MOST TEENAGERS ARE NOT AS AMBITIOUS AS JASMINE ELLIOTT, AND MOST DON’T REALISE THE DIFFERENCE SHE IS MAKING TO THEIR LIVES. SHE HAS INVARIABLY ACHIEVED AND DEMANDED MORE FROM LIFE THAN MANY ADULTS.
She’s conversed politics with Foreign Affairs Minister Julie Bishop, represented her generation at the UN Youth State Conference, she has shaved her hair to support fundraising for Blood Cancer. Politically, Jasmine is Deputy Chair of the Gladstone Youth Council and youth member for Gladstone on the YMCA QLD Youth Parliament.
Accolades for 16-year-old Elliott include a nomination for the QLD Young Achiever’s Cultural Diversity Award, founder of the Million Miles Project and one of the School Captains at Toolooa State High.
“I can never see myself without a passion for change or an interest in the affairs of the world,” she said. “I’ve been working really hard for a positive future.”

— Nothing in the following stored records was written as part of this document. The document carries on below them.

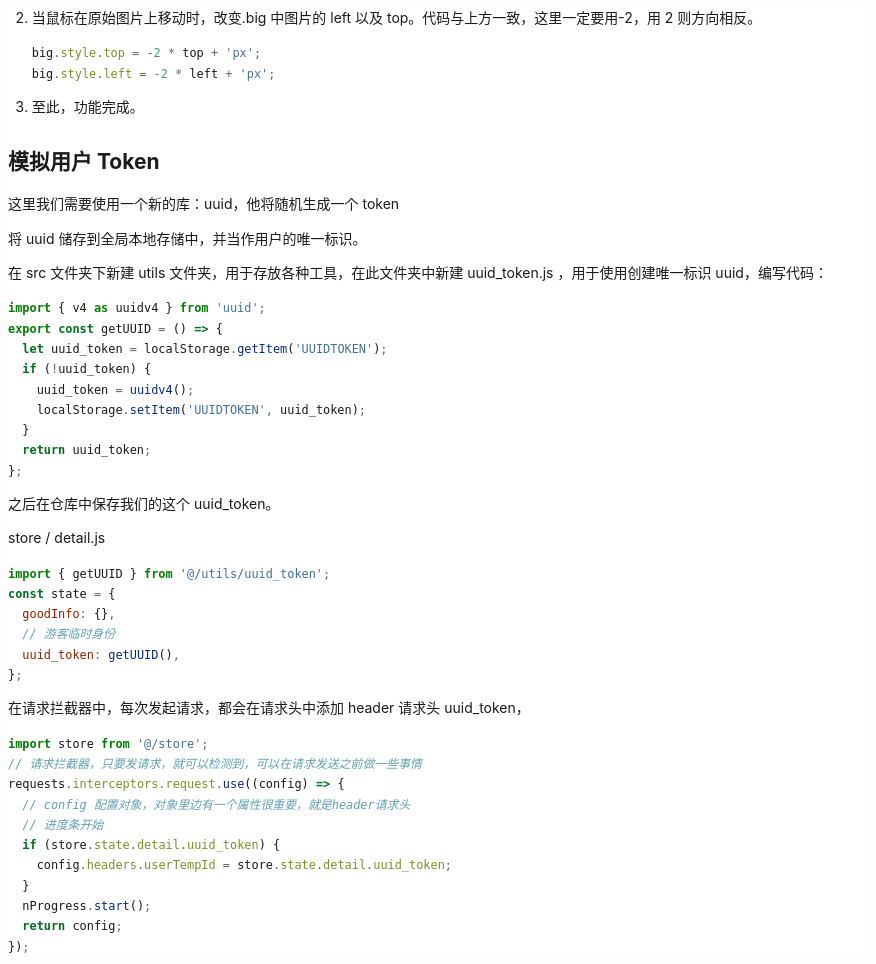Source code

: 2. 当鼠标在原始图片上移动时，改变.big 中图片的 left 以及 top。代码与上方一致，这里一定要用-2，用 2 则方向相反。

   ```js
   big.style.top = -2 * top + 'px';
   big.style.left = -2 * left + 'px';
   ```

3. 至此，功能完成。

## 模拟用户 Token

这里我们需要使用一个新的库：uuid，他将随机生成一个 token

将 uuid 储存到全局本地存储中，并当作用户的唯一标识。

在 src 文件夹下新建 utils 文件夹，用于存放各种工具，在此文件夹中新建 uuid_token.js ，用于使用创建唯一标识 uuid，编写代码：

```js
import { v4 as uuidv4 } from 'uuid';
export const getUUID = () => {
  let uuid_token = localStorage.getItem('UUIDTOKEN');
  if (!uuid_token) {
    uuid_token = uuidv4();
    localStorage.setItem('UUIDTOKEN', uuid_token);
  }
  return uuid_token;
};
```

之后在仓库中保存我们的这个 uuid_token。

store / detail.js

```js
import { getUUID } from '@/utils/uuid_token';
const state = {
  goodInfo: {},
  // 游客临时身份
  uuid_token: getUUID(),
};
```

在请求拦截器中，每次发起请求，都会在请求头中添加 header 请求头 uuid_token，

```js
import store from '@/store';
// 请求拦截器，只要发请求，就可以检测到，可以在请求发送之前做一些事情
requests.interceptors.request.use((config) => {
  // config 配置对象，对象里边有一个属性很重要，就是header请求头
  // 进度条开始
  if (store.state.detail.uuid_token) {
    config.headers.userTempId = store.state.detail.uuid_token;
  }
  nProgress.start();
  return config;
});
```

Like any teenager, Elliott radiates hope for herself, with aspirations to study and practice medicine. What sets her apart, however, is that she is longing for hope on a grander scale too, and currently her focus is on cultural diversity. As the world and even her hometown of Gladstone are divisive in opinion over cultural diversity, Jasmine is echoing the voice of her peers – a resounding call for tolerance and acceptance irrespective of religion or culture.
When quizzed on her thoughts of Gladstone’s plans to build a mosque, Jasmine welcomes the prospect. “I would hope that a majority of Australia would be supportive of equal rights for all, whether it’s religion, gender, sexuality, culture (or) disability,” she says. “These differences can often be used as a tool for division, but it’s important to realise that this diversity can bring us together. I hope to see myself in a more accepting, equal world- one where discrimination doesn’t plague mainstream media.”
Engagement with her peers across the nation fuels Jasmine with excitement – she is aware the momentum for equality and diversity amongst the youth of Australia is building.
“The number of youth aiming for acceptance is truly inspiring,” she says. “I believe that everyone has the potential to a leader for their generation. It’s never too early or too late to make a difference. If you have something to say, say it- use your voice. Get out there and commit.”
Jasmine says there is one quality that has seen her succeed thus far and it’s her message for Youth Week 2017. “Have a desire to make change and the persistence to deliver it.”
While grand scale plans of change and unity motivate Jasmine, the end goal is typical of any child who wants to make their parents proud. “Mum says I’ll be paying for her retirement which may or may not involve a 5-star caravan,” she laughs.